Georges IFRAH

 

Caption

INTRODUCTION

After a friend showed Georges Ifrah some tricks that one can play with mathematical figures, Ifrah discovered how fascinating it was to play with numbers and arithmetical concepts. A few years later, he went on to become a mathematician and a high school teacher, writing three conventional textbooks intended for senior year secondary schools' students. In 1974, a pupil asked him : Sir, where do numbers come from ? Who invented the zero ? How did the Romans do their sums ? Unable to answer these questions, Ifrah gave up teaching and set off to find the answers. And since he could find no book that dealt with the subject, Ifrah decided he would write it. In Ifrah's mind, the topic was central for a better understanding of the history of science, religion, philosophy, psychology, and civilization. He travelled everywhere visiting museums and interviewing scholars and experts, taking an account of every significant archaeological discovery or historical development. Essentially, he became an ethnologist, anthropologist, historian, archeologist, linguist, epigraphist, paleographist, psychologist and philosopher.
The result of Ifrah's research was the first French edition of l'Histoire Universelle des Chiffres, which was first published in France by les Editions Seghers in 1981. It sold a respectable 50,000 copies and was translated into several languages, notably into the English version which was published by Viking (New York, 1985) under the title From One to Zero. Later, he wrote a completely new book, sharing the same title: Histoire Universelle des Chiffres, the first complete, universal study of numbers, published in French in 1994 by Editions Robert Laffont (“Collection Bouquins”). First published in May 1994, the second version of l'Histoire Universelle des Chiffres rapidly became number one on the French bestseller lists. Since then, the book has been selected by The American Scientist’s to appear on the list of “100 or So Books” that shaped the twentieth century of science. One of Ifrah’s main ideas is that the most remarkable trait of numbers is their defiance of national and racial boundaries; they are a universal language common to us all.


LECTURES

1. HOW DID MAN LEARN TO COUNT AND CALCULATE?

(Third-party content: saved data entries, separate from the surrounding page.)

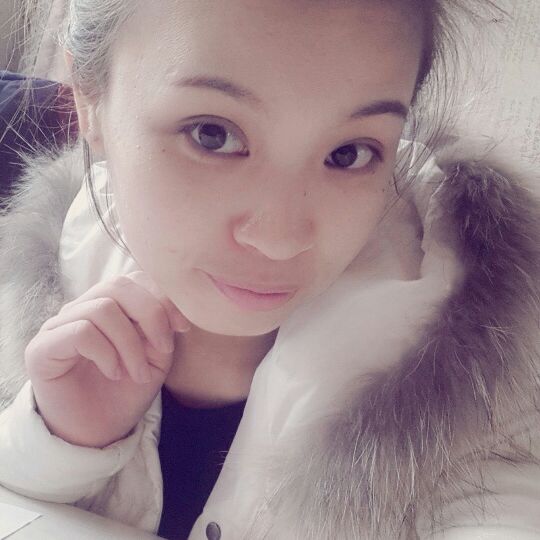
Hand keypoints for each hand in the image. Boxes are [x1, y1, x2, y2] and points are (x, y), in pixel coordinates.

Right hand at [24, 271, 190, 447]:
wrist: (100, 432)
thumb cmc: (128, 390)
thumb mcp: (156, 354)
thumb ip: (162, 324)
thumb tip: (171, 300)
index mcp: (109, 306)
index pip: (134, 280)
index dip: (162, 297)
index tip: (183, 327)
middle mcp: (81, 309)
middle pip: (118, 286)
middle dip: (150, 315)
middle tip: (163, 349)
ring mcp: (59, 326)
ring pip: (103, 309)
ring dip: (130, 344)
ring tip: (137, 373)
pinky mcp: (42, 348)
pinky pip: (80, 331)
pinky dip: (106, 353)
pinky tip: (113, 374)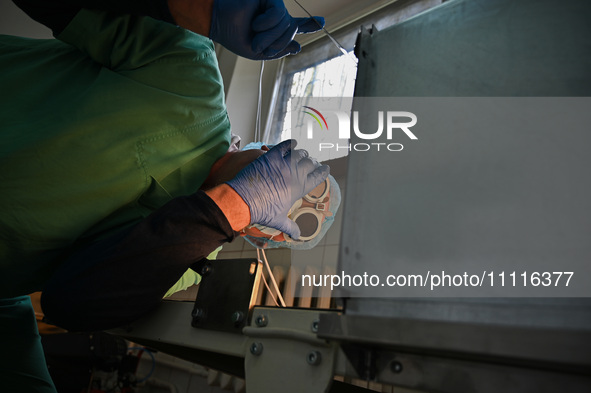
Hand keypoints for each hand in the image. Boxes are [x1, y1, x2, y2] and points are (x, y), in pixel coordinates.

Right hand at [209, 0, 324, 59]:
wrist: (218, 23)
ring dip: (269, 36)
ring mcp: (274, 6)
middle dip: (278, 42)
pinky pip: (278, 15)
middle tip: (259, 46)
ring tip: (254, 33)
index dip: (309, 25)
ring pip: (286, 24)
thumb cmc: (234, 36)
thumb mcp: (257, 52)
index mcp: (275, 29)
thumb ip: (277, 51)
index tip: (322, 22)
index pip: (296, 26)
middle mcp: (276, 16)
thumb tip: (298, 47)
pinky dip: (266, 24)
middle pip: (292, 30)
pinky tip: (255, 22)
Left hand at [226, 140, 328, 238]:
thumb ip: (291, 227)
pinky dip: (290, 143)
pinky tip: (292, 143)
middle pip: (310, 163)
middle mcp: (295, 174)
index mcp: (299, 188)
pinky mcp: (271, 157)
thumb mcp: (279, 220)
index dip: (323, 172)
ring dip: (302, 153)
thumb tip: (298, 236)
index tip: (326, 168)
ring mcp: (283, 164)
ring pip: (299, 153)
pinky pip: (285, 146)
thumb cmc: (262, 211)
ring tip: (302, 153)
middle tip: (312, 161)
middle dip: (313, 162)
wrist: (244, 200)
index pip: (318, 177)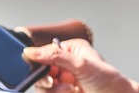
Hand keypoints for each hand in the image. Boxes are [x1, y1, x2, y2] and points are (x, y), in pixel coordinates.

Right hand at [23, 39, 138, 92]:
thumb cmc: (107, 79)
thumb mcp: (80, 64)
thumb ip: (56, 57)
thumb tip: (31, 51)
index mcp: (69, 50)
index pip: (45, 52)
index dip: (40, 62)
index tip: (44, 70)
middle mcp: (65, 64)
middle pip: (41, 71)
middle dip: (47, 79)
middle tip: (54, 82)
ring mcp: (64, 80)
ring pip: (44, 86)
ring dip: (54, 90)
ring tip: (70, 90)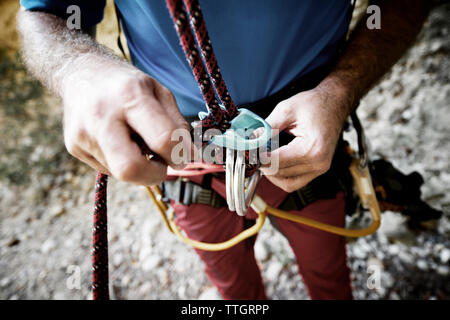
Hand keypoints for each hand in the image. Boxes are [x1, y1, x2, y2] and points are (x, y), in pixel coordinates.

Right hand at [62, 64, 190, 184]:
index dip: (178, 155)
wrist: (80, 72)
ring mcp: (84, 134)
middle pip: (131, 169)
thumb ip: (177, 124)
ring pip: (120, 173)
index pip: (162, 139)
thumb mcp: (159, 92)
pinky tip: (118, 141)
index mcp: (130, 95)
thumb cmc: (127, 84)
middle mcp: (102, 116)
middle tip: (161, 165)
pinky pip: (108, 168)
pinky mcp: (74, 146)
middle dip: (153, 175)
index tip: (182, 156)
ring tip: (136, 142)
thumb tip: (188, 156)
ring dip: (138, 166)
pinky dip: (121, 161)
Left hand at [261, 83, 350, 192]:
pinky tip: (274, 162)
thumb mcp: (286, 109)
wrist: (335, 103)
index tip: (249, 151)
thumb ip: (267, 127)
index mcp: (312, 148)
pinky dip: (282, 176)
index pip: (277, 162)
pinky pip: (295, 182)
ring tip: (264, 157)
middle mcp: (318, 163)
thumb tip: (251, 140)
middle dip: (263, 164)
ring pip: (287, 183)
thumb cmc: (316, 104)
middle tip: (254, 152)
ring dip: (272, 173)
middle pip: (280, 173)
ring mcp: (320, 168)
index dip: (259, 158)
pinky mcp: (318, 169)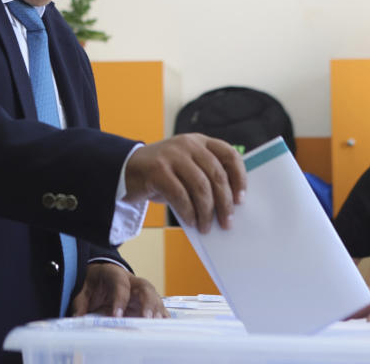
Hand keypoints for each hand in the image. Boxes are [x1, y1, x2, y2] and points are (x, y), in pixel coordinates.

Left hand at [70, 262, 168, 318]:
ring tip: (156, 324)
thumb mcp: (83, 290)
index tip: (116, 315)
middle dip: (148, 303)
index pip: (120, 285)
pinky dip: (162, 314)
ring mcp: (141, 290)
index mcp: (114, 274)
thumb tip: (77, 317)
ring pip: (154, 296)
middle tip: (146, 318)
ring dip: (157, 310)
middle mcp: (132, 281)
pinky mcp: (146, 300)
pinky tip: (164, 324)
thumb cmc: (94, 282)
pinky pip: (157, 305)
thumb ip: (80, 303)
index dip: (120, 299)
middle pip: (145, 287)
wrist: (102, 275)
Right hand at [125, 134, 246, 232]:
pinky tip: (191, 222)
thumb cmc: (165, 174)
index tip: (241, 200)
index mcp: (201, 142)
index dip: (239, 178)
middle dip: (224, 202)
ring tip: (206, 227)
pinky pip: (180, 195)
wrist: (128, 169)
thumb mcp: (188, 167)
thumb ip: (206, 176)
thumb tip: (229, 206)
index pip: (229, 155)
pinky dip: (188, 212)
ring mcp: (172, 155)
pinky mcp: (157, 170)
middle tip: (227, 222)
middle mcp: (188, 145)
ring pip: (200, 186)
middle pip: (216, 174)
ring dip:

In our time, counting and calculating are such familiar and self-evident activities that we  are apt to regard them as belonging in a way to the gene pool of the human species.
The system of written numbering that we use daily is, however, a veritable chef-d’œuvre. It is without question a great invention, on a par with controlling fire, the invention of the wheel, the plow, or the steam engine. But its discovery did not spring from the hand of a god or a founder of a civilization as in a moment of creation, or as the fruit of the imagination of an inventor of genius. The result of a veritable cascade of inventions and innovations, it appeared little by little, after thousands of years of an extraordinary profusion of trials and attempts, of dazzling breakthroughs, and of plodding, even going backward and around in circles.
And everything happened as if, in the course of the ages and across different civilizations, humanity had experimented with the diverse solutions to the problem of the representation and handling of numbers before settling on the one that apparently stood out as the most perfect and most efficient one possible.
But it would take several more centuries before this revolutionary new concept would be accepted once and for all by the western world. .

2.  ZERO: THE GREATEST INVENTION IN THE HISTORY OF MANKIND

How long has zero existed ? How did the Egyptians, the Sumerians, the Greeks, the Romans, the Chinese and the other peoples of antiquity think of the Void, Nothingness, the Negligible, and the Total Absence of Anything or Anybody ? What was its relation to the Tohubohu, or the chaos, of the ancient creation myths ? Why were the fierce adherents of  zero  the cause of so much alarm among human beings?
Who invented the theoretical zero ? Why, in short, over the course of history, did only three different peoples  invent zero ? What kind of intellectual effort was involved in arriving at such a philosophical concept? What were the reasons for its being represented sometimes by a point and other times by a ring or an oval ? At what point, and why,  did it start to be considered not only as the indicator of the absence of units in a certain row of numbers but also and especially as a numeric synonym for "null value"
and as the equivalent and the opposite of limitlessness? And what is the  explanation for the fact that its crucial discovery conferred upon humanity the potential for extraordinary power, comparable to the « Big Bang » of the intelligence of mankind.